§ Objective: Render the data from its first line through the line containing "family: Anacardiaceae", both included, as a Markdown table with the columns Row and Line. Number each row and leave out blank lines.

§ Stored records:
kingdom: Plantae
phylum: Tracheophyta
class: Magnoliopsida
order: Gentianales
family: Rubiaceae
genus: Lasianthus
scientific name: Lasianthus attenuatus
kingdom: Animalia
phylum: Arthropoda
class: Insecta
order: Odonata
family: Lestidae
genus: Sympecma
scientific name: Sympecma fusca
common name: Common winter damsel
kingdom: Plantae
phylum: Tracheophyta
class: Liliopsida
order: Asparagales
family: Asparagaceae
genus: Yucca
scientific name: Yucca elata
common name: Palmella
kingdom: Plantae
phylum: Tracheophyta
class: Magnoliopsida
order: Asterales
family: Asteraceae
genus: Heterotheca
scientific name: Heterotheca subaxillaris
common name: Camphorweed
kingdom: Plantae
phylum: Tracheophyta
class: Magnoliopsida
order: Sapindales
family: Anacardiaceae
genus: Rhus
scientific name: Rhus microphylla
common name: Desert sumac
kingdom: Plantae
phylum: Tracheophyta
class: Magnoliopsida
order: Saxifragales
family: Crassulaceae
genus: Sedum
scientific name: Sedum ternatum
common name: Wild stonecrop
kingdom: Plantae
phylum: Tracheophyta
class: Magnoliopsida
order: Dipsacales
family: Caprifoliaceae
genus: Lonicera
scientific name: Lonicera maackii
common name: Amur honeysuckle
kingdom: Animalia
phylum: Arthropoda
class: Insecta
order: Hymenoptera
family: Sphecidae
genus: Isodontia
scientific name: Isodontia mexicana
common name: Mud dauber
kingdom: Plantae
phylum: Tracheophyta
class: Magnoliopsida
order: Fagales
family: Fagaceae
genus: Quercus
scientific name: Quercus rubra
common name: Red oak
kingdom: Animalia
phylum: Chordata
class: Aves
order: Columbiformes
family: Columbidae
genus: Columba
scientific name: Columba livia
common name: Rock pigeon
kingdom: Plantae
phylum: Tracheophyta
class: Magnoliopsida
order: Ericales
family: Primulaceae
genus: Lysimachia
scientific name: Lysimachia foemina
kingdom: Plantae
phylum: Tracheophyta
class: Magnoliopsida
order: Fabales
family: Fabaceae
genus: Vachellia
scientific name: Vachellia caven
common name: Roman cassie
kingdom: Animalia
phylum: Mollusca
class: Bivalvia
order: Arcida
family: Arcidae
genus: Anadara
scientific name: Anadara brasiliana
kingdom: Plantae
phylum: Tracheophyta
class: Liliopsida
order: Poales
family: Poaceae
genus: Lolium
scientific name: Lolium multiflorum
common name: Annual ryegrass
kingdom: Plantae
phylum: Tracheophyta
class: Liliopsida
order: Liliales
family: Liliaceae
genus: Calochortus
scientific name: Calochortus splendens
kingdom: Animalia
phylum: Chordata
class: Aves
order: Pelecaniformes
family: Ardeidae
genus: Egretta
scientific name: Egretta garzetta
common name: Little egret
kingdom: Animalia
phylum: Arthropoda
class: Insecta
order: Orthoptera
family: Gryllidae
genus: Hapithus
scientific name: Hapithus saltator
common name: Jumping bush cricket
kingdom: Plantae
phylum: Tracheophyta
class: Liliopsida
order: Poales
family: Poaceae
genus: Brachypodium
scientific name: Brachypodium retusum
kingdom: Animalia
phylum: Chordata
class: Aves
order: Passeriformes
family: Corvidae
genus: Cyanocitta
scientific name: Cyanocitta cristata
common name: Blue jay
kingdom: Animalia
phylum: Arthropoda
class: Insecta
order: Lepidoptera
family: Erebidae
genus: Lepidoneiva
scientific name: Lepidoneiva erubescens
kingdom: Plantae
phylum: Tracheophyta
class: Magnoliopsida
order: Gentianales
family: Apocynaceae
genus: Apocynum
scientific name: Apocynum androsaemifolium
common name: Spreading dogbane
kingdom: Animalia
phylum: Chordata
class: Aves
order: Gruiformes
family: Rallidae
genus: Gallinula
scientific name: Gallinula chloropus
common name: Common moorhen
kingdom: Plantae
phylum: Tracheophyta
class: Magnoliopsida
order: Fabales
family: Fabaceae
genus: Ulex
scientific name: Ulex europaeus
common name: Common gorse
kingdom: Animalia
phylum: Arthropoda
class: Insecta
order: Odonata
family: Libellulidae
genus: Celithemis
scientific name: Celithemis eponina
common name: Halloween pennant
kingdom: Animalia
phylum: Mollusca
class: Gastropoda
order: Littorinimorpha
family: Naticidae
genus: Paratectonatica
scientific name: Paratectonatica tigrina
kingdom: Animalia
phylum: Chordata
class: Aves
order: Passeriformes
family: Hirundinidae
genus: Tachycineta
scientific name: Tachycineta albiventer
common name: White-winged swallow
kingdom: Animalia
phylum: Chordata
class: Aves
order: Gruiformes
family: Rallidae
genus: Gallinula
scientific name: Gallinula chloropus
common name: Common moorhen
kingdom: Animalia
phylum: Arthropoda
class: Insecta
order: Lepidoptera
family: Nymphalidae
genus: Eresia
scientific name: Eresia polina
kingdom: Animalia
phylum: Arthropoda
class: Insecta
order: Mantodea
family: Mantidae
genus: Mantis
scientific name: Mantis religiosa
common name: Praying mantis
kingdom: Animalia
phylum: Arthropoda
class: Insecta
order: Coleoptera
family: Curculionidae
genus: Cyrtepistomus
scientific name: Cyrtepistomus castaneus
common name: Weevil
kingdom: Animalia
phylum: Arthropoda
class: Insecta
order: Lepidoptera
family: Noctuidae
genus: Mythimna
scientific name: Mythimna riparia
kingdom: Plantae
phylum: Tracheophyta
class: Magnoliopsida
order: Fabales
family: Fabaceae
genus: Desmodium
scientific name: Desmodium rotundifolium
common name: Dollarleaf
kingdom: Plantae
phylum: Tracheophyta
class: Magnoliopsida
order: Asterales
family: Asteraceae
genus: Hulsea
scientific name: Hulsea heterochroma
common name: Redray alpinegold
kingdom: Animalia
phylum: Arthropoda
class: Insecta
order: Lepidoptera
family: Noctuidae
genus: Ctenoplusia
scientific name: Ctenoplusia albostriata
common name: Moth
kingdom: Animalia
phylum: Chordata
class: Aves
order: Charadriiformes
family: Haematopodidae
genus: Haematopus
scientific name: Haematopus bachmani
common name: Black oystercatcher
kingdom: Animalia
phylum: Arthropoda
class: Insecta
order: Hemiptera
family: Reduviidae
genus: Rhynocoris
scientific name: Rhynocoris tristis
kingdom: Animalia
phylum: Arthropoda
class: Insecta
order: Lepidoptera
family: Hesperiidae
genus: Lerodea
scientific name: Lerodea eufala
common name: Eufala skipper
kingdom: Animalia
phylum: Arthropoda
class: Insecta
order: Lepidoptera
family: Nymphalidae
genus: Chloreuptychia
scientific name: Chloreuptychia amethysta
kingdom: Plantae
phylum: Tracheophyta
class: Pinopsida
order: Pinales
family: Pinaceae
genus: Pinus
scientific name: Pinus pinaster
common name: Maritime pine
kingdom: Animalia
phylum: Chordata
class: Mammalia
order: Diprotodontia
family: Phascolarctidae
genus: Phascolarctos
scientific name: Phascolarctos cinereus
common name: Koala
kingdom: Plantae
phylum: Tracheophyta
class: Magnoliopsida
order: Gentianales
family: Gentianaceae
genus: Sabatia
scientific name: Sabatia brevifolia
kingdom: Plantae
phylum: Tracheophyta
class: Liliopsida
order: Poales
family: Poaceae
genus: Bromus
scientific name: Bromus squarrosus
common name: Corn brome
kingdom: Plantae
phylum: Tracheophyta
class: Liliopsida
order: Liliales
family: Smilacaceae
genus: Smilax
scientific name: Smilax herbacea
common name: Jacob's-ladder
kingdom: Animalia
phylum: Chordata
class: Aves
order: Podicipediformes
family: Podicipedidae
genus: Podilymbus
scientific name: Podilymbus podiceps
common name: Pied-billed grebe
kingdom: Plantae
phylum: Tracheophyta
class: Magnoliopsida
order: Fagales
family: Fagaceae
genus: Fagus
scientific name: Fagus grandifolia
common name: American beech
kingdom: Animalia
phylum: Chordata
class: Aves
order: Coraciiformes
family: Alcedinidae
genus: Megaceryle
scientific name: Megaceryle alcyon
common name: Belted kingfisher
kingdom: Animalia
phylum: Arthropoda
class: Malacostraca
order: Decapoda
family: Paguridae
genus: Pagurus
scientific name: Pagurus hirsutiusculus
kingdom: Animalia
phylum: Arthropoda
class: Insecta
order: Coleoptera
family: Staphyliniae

§ Correct output:
| Row | Line |
|---|---|
| 1 | kingdom: Plantae |
| 2 | phylum: Tracheophyta |
| 3 | class: Magnoliopsida |
| 4 | order: Gentianales |
| 5 | family: Rubiaceae |
| 6 | genus: Lasianthus |
| 7 | scientific name: Lasianthus attenuatus |
| 8 | kingdom: Animalia |
| 9 | phylum: Arthropoda |
| 10 | class: Insecta |
| 11 | order: Odonata |
| 12 | family: Lestidae |
| 13 | genus: Sympecma |
| 14 | scientific name: Sympecma fusca |
| 15 | common name: Common winter damsel |
| 16 | kingdom: Plantae |
| 17 | phylum: Tracheophyta |
| 18 | class: Liliopsida |
| 19 | order: Asparagales |
| 20 | family: Asparagaceae |
| 21 | genus: Yucca |
| 22 | scientific name: Yucca elata |
| 23 | common name: Palmella |
| 24 | kingdom: Plantae |
| 25 | phylum: Tracheophyta |
| 26 | class: Magnoliopsida |
| 27 | order: Asterales |
| 28 | family: Asteraceae |
| 29 | genus: Heterotheca |
| 30 | scientific name: Heterotheca subaxillaris |
| 31 | common name: Camphorweed |
| 32 | kingdom: Plantae |
| 33 | phylum: Tracheophyta |
| 34 | class: Magnoliopsida |
| 35 | order: Sapindales |
| 36 | family: Anacardiaceae |